→ **Work required**: Give back the exact lines of the material below from the one containing "left front paw: (820, 822)" through the one containing "right back paw: (52, 367)", and no pictures.

→ **The input**:
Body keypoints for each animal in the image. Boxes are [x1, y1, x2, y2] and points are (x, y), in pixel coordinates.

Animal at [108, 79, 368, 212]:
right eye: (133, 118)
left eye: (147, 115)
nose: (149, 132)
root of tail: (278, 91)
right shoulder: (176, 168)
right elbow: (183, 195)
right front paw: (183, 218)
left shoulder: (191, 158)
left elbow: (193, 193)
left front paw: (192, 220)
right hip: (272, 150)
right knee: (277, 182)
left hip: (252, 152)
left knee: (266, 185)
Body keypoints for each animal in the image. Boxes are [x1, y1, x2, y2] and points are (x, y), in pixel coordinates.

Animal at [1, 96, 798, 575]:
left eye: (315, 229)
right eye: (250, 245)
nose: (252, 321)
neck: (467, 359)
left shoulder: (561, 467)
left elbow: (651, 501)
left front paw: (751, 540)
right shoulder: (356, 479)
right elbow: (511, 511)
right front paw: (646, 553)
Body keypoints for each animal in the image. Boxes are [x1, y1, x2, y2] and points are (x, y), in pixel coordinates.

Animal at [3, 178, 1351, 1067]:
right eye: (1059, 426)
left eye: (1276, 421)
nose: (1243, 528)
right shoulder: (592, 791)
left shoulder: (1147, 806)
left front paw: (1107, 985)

==

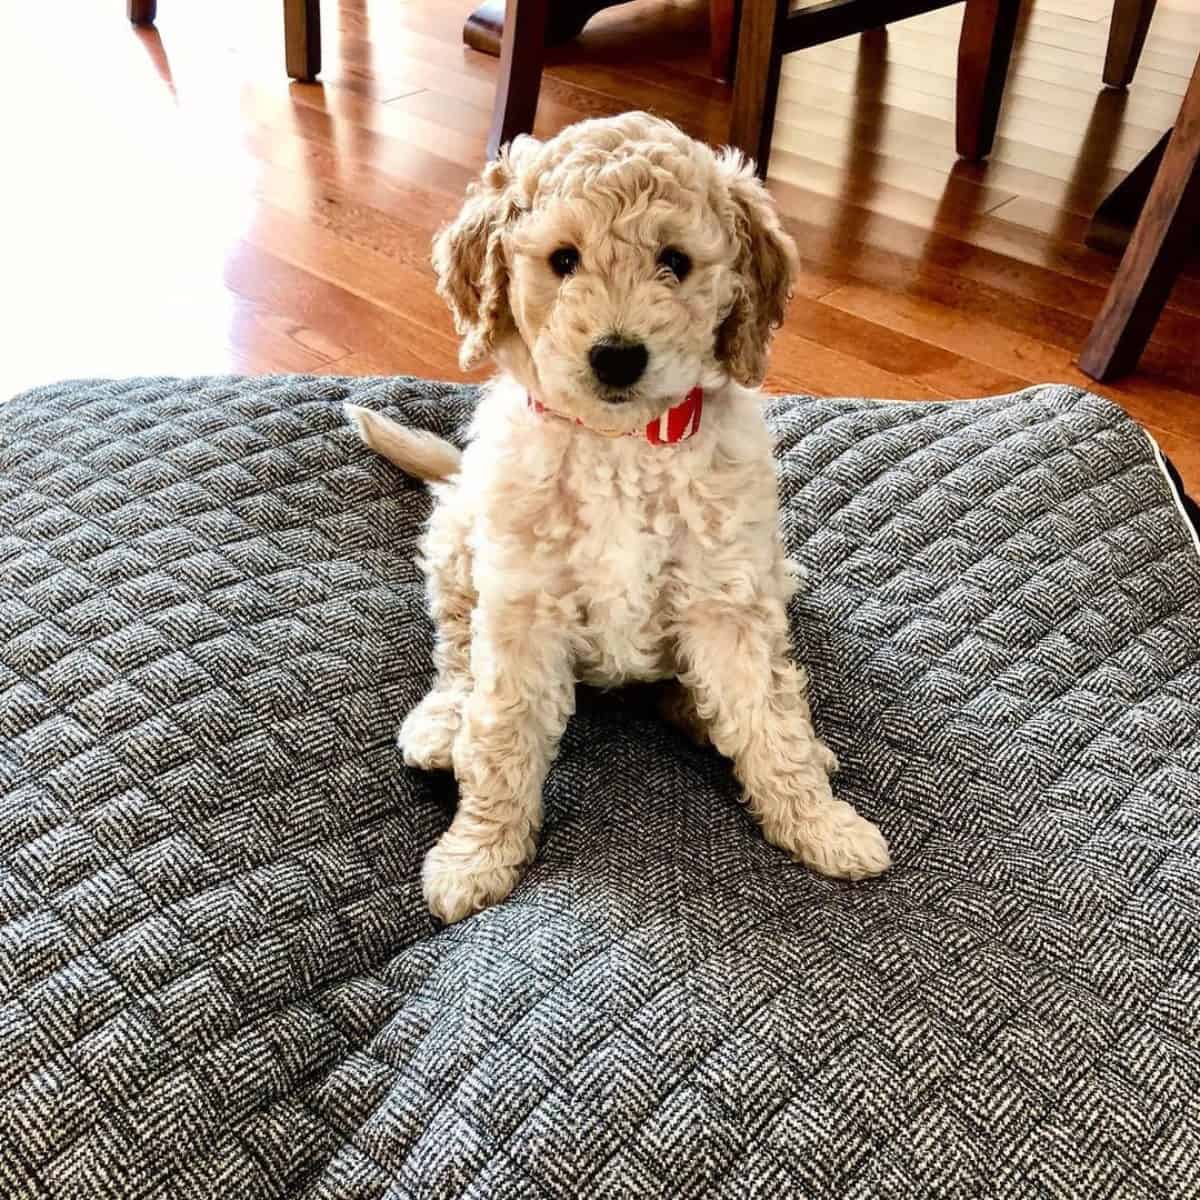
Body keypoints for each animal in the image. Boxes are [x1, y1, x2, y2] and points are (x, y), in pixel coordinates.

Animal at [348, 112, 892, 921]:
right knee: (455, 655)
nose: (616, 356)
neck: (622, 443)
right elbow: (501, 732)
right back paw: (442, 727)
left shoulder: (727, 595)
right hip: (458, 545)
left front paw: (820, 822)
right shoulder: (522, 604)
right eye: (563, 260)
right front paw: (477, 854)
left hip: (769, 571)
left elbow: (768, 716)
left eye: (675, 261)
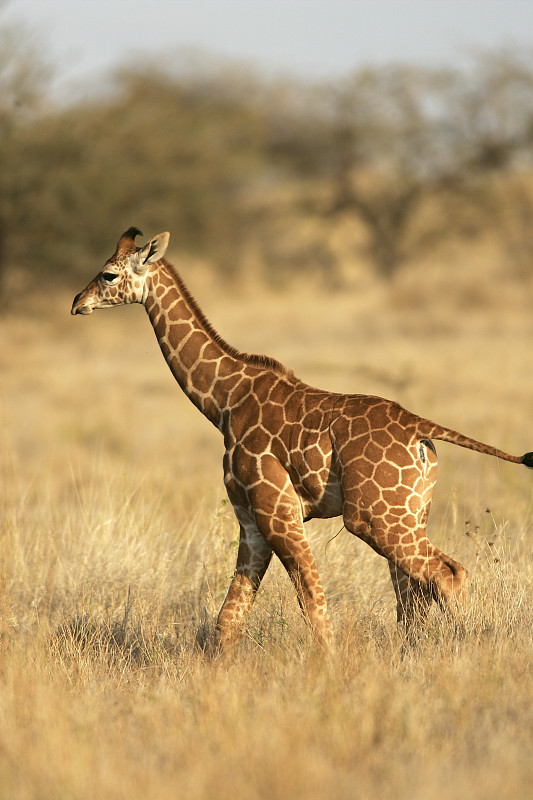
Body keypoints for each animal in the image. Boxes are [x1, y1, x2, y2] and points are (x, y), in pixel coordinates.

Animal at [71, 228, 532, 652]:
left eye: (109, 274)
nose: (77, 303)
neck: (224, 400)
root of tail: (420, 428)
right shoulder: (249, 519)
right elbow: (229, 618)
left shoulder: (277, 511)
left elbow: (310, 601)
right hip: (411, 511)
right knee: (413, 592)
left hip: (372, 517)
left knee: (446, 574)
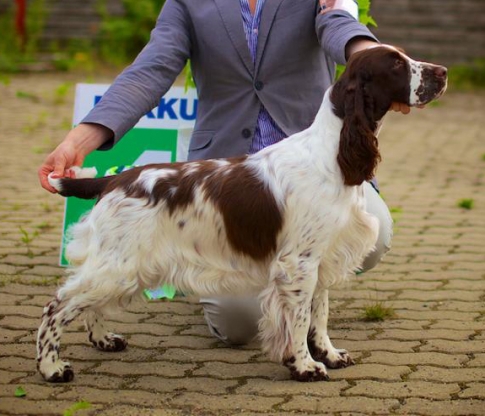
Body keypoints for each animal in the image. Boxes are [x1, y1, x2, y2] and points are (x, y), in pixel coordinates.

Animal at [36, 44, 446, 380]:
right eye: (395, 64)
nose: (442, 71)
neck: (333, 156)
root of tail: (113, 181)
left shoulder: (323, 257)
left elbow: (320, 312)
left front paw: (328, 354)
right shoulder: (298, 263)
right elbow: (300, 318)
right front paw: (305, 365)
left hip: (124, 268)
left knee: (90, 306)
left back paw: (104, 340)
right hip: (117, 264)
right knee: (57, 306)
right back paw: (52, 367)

---

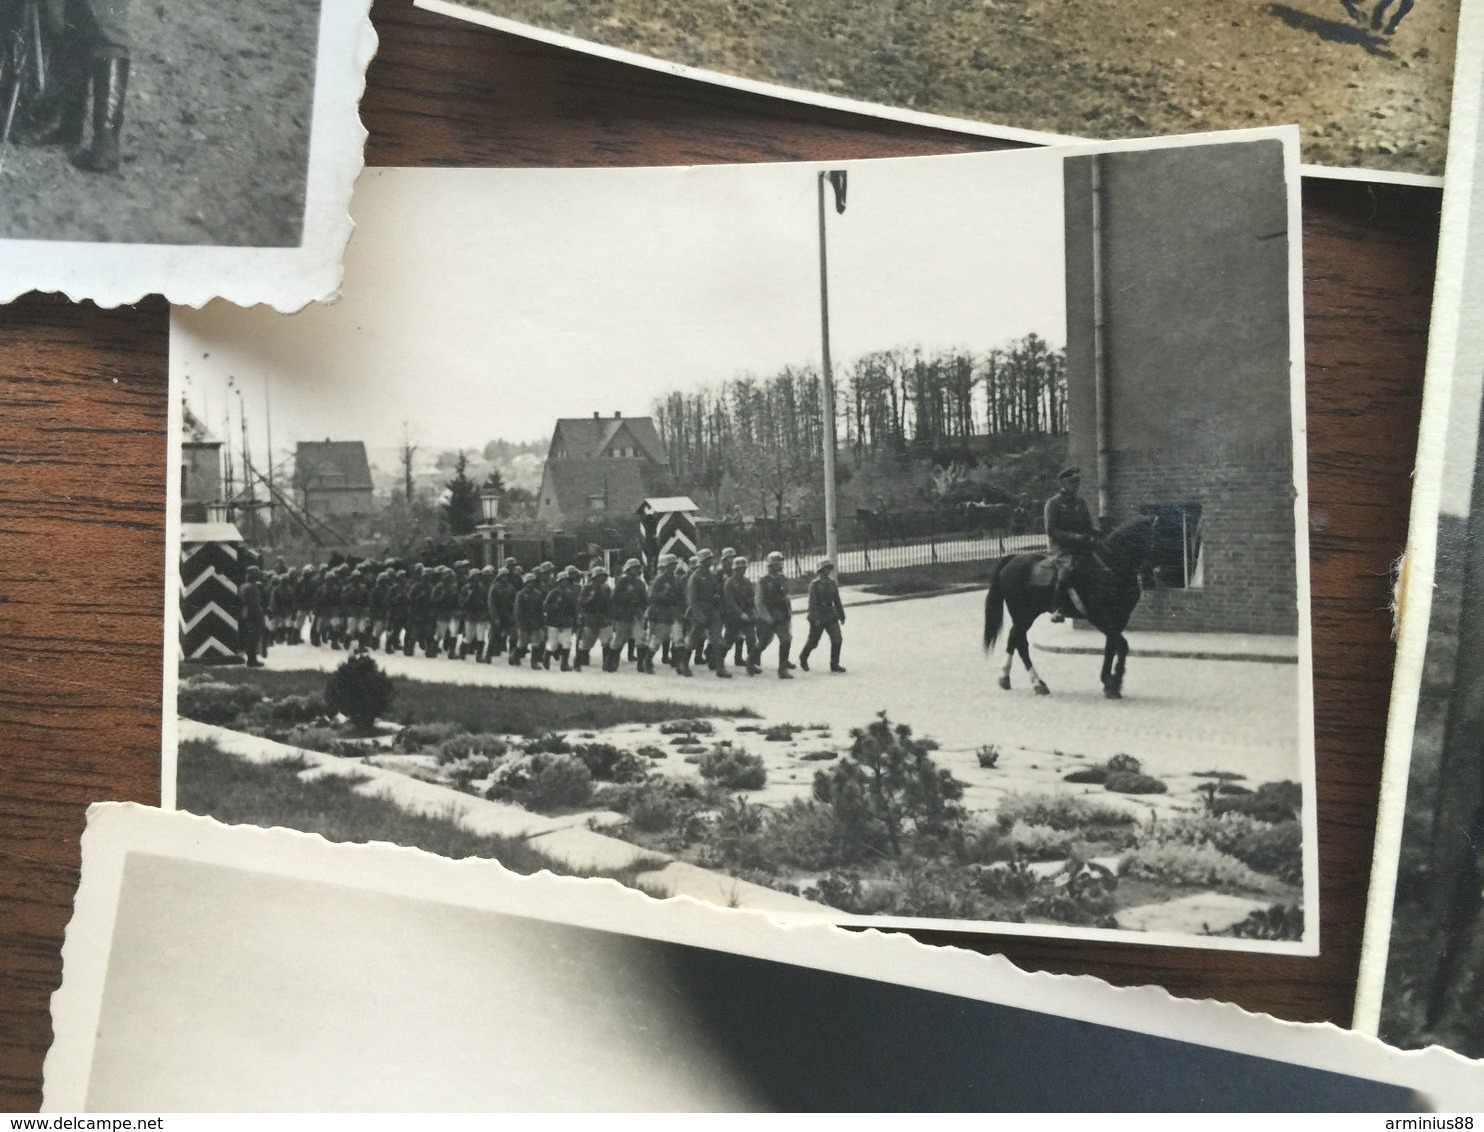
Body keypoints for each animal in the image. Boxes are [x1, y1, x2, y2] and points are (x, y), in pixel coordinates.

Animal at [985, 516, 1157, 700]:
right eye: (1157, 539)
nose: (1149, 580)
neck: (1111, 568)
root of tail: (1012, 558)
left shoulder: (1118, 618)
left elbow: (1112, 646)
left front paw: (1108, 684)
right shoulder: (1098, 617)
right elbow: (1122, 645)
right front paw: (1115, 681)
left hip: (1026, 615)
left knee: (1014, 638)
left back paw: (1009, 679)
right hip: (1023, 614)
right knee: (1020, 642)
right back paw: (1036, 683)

→ **Finished exercise**:
left front paw: (820, 822)
right shoulder: (522, 604)
right eye: (563, 260)
right front paw: (477, 854)
left hip: (769, 571)
left elbow: (768, 716)
left eye: (675, 261)
Body keypoints for each animal in the image. Boxes are [x1, y1, x2, y2] and points are (x, y), in pixel coordinates.

Animal at [71, 228, 532, 652]:
left eye: (109, 274)
nose: (77, 303)
neck: (224, 400)
root of tail: (420, 428)
right shoulder: (249, 519)
right elbow: (229, 618)
left shoulder: (277, 511)
left elbow: (310, 601)
right hip: (411, 511)
right knee: (413, 592)
left hip: (372, 517)
left knee: (446, 574)
Body keypoints for each animal in the image. Boxes are [x1, y1, x2, y2] and points are (x, y), in pixel coordinates.

Animal at [36, 44, 446, 380]:
right eye: (395, 64)
nose: (442, 71)
neck: (333, 156)
root of tail: (113, 181)
left shoulder: (323, 257)
left elbow: (320, 312)
left front paw: (328, 354)
right shoulder: (298, 263)
right elbow: (300, 318)
right front paw: (305, 365)
left hip: (124, 268)
left knee: (90, 306)
left back paw: (104, 340)
right hip: (117, 264)
right knee: (57, 306)
right back paw: (52, 367)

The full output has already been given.